There were two more mass trials in 1931 and one in 1932, this last being held at Agrigento and sentencing 244 men and women to a total of 1,200 years in prison. That Mori’s methods of retate were still considered effective by mainland Italian police was proved in June 1934 when 400 gangsters were rounded up in Calabria. They had terrorised the area for years, extorting money and cattle in return for protection. They were thought to be renegades from Mori’s purges. ‘The police believe that many members of the gang formerly belonged to the Mafia in Sicily’, said a newspaper report, ‘and fled from the island after Prefect Cesare Mori of Palermo had stamped out banditry on the island.’

Despite the headlines, crime in Sicily remained and Mori received letters asking him to come back and sort out the situation. But it seems to have been low-level crime. The Fascists appear to have successfully replaced one regime of fear with another and, although corruption and criminal patronage persisted, the open display of Mafia rule, characteristic of a previous era, does seem to have been crushed. The biggest beneficiaries were the great landowners who were more secure in their position, no longer being forced to give up their land to Mafia intermediaries.

That the people themselves might merely be paying lip-service to the Fascists was recorded by Charlotte Gower. In Milocca in the late 1920s, she noted a continuing lack of identification with the Italian mainland. The islanders were Sicilian first, not Italians:

The only direct representatives of the State that the rural Sicilian meets are the military police. The average Sicilian distrusts them, and he associates them with unpleasant events.

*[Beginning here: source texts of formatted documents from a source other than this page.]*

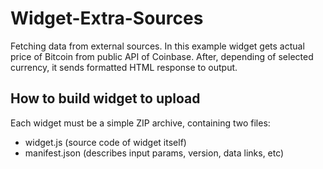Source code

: # Widget-Extra-Sources
Fetching data from external sources. In this example widget gets actual price of Bitcoin from public API of Coinbase.
After, depending of selected currency, it sends formatted HTML response to output.

## How to build widget to upload
Each widget must be a simple ZIP archive, containing two files:
- widget.js (source code of widget itself)
- manifest.json (describes input params, version, data links, etc)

When a retired policeman became mayor of Milocca, his praiseworthy attempts to put down brigandage in the region won him no sympathy from his fellow-townsmen, and finally resulted in his assassination.

Despite Mussolini’s grand plans to reinvigorate the Sicilian economy, poverty and unemployment continued to afflict the island. Peasants were badly hit by the Great Depression, with reduced export markets for their olives, grapes and lemons. They responded by flocking to the big towns, such as Palermo, and setting up shanty-house slums.

The effective Fascist censorship of the local press ensured that the word Mafia was no longer even used to describe crime in Sicily in the 1930s, but this did not mean it had disappeared. Far from it, when key figures returned from confino they maintained their Mafiosi networks, but such activity was conducted discreetly. The Mafia in Sicily had become an underground organisation and that was the way it would stay while the Fascists were in power.

This was in stark contrast to the criminal activities of Sicilian immigrants in the USA. There, Mafia gangsters were the new antiheroes, featuring in newspaper stories and pulp fiction, a notoriety that was just about to be ramped up by open warfare on the streets of New York.